Burke also maintains that multi-employer bargaining is not new to the Act. It is just that the present system is too complex for people to use it, and this is what the Government is seeking to change. In addition, multi-employer bargaining will only apply where the employer and a majority of employees agree to use it.

And there are quite a few exclusions from the coverage of the new multi-employer bargaining system. For example, the construction division of the CFMEU will not be able to introduce multi-employer bargaining from site to site, as they are excised from the Bill. Similarly, if a business already has an enterprise agreement, which for example, is true for the enterprises in the East Coast mining industry, then they too are excluded from multi-employer bargaining agreements.

In a spirit of compromise the Government has proposed a minimum of 25 employees as the minimum size of the enterprise which can access the multi-employer bargaining system. In response, some employer organisations still want a minimum of as many as 100 employees.

But even 25 employees is quite a lot. Most farms, cafes and restaurants, and many aged and child care establishments, and shops would have less than 25 employees. As these are the sort of industries where workers’ bargaining power has been very weak, they are the ones that will most likely benefit from multi-employer bargaining. The Government should therefore be cautious about limiting the size of the enterprise where multi-employer bargaining can apply.

In sum, the legislation to extend multi-employer bargaining to low paid industries and occupations where their bargaining power is weak will help lift wage growth in these industries but is most unlikely to set off a new wage-price spiral.

Higher grocery prices

Of course, this lack of bargaining power may well have led to cheaper prices for some agricultural products, and in hospitality. Similarly, the care industries have made it plain that while they support higher pay for their staff, they will need extra funding, from either the client or more likely from government.

Many of us accept, however, that we should be prepared to pay a reasonable wage, rather than profit from the exploitation of workers and their insecurity by under-paying them. Also the labour shortages in these industries/occupations suggests that the imbalance in market power between employers and their employees means that the market is not working properly.

In some cases, this power imbalance is allowing employers to engage in what is really wage theft. The authorities are not able to police adequately the adherence to award conditions and enterprise agreements. In the old days, the authorities relied on the unions to alert them to possible breaches, but union coverage has now fallen so far, that they cannot play their former role of industrial watchman.

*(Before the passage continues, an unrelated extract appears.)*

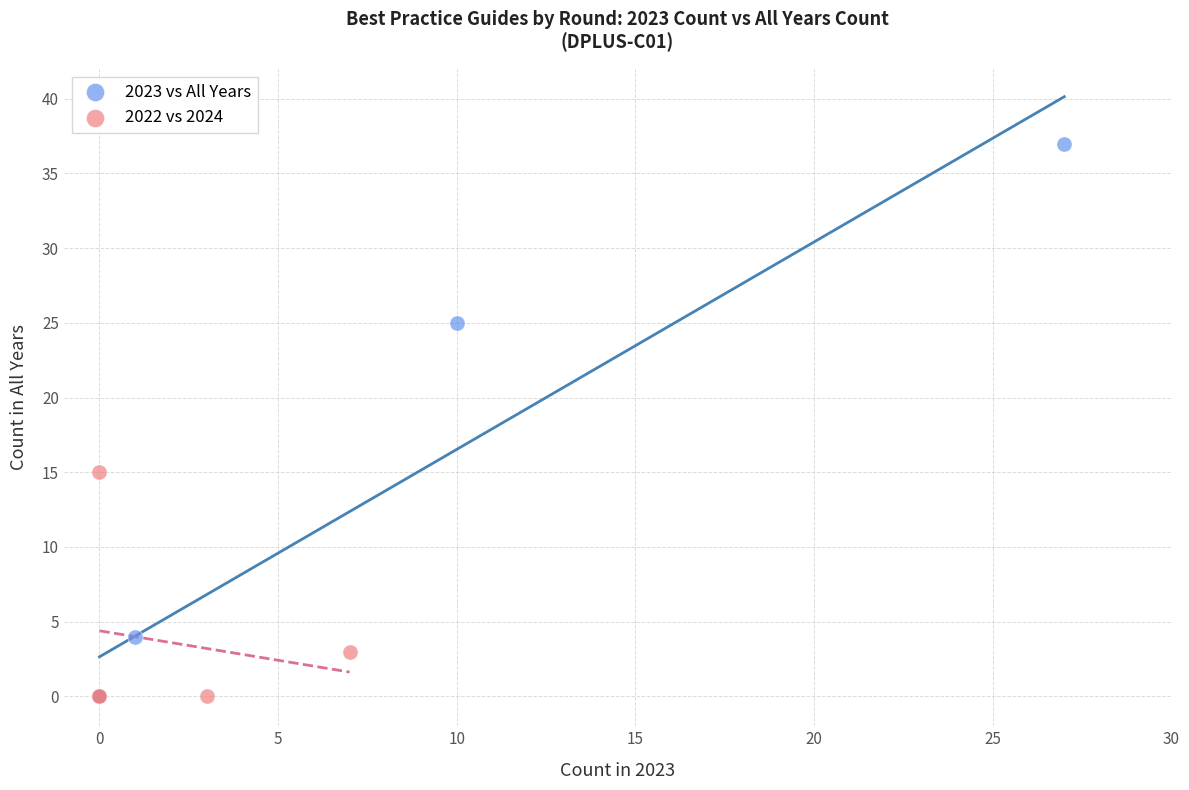

Which series has the largest Y range (max minus min)?

2023 vs All Years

Increased strikes but how much damage

According to the employer representatives, there will be more strikes with multi-employer bargaining, with the implication that this will do major damage to the economy. I agree that strikes can be inconvenient, but their economic significance is often exaggerated. In fact, the total number of working days lost to industrial disputes in each of the last two financial years was only a very small fraction of the time lost in a single public holiday.

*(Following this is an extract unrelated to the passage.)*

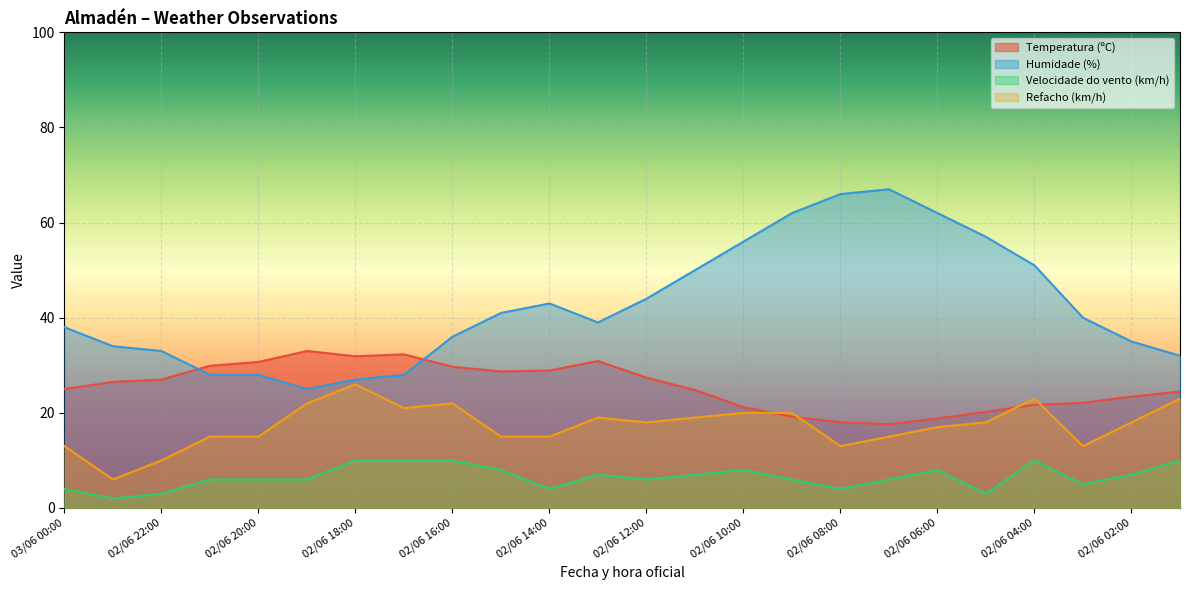

The value of Velocidade do vento (km/h) at 02/06 21:00 is 9.7. True or false?

False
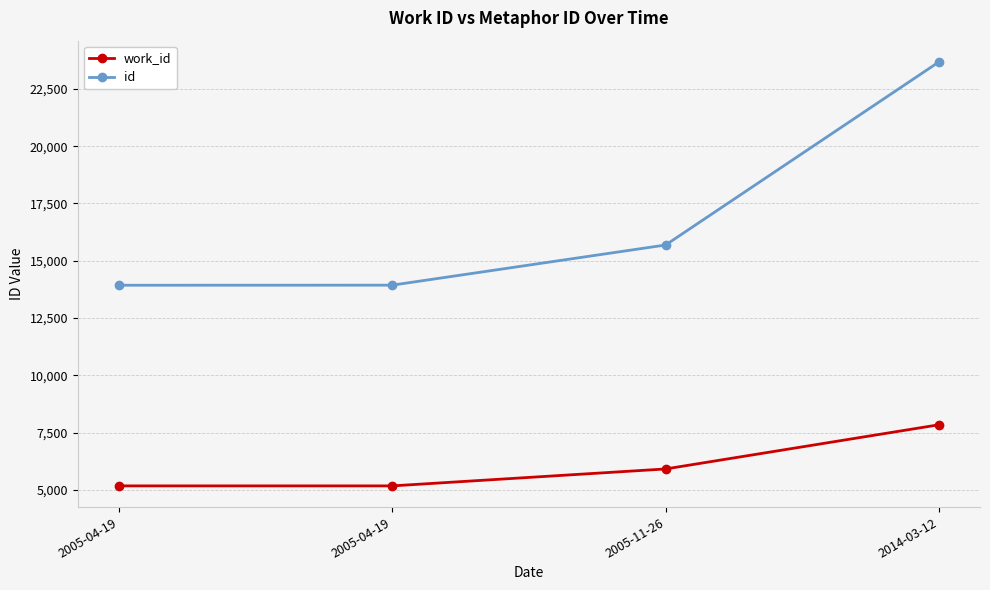

Which series has the widest spread of values?

id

Furthermore, employers have been threatening lockouts of maritime workers. The new legislation would, however, give the umpire – the Fair Work Commission – more power to intervene early and thus reduce the chance of a breakdown leading to either strikes or lock-outs.

Conclusion

Australia has faced a significant problem of low wage growth for at least a decade or more. The introduction of legislation to increase the access to multi-employer bargaining is an important step towards addressing the imbalance in power between employers and the workers in many low-paid and insecure jobs.

Despite the distorted scare campaign from employers, the Government should be very cautious about offering further compromises to its legislation.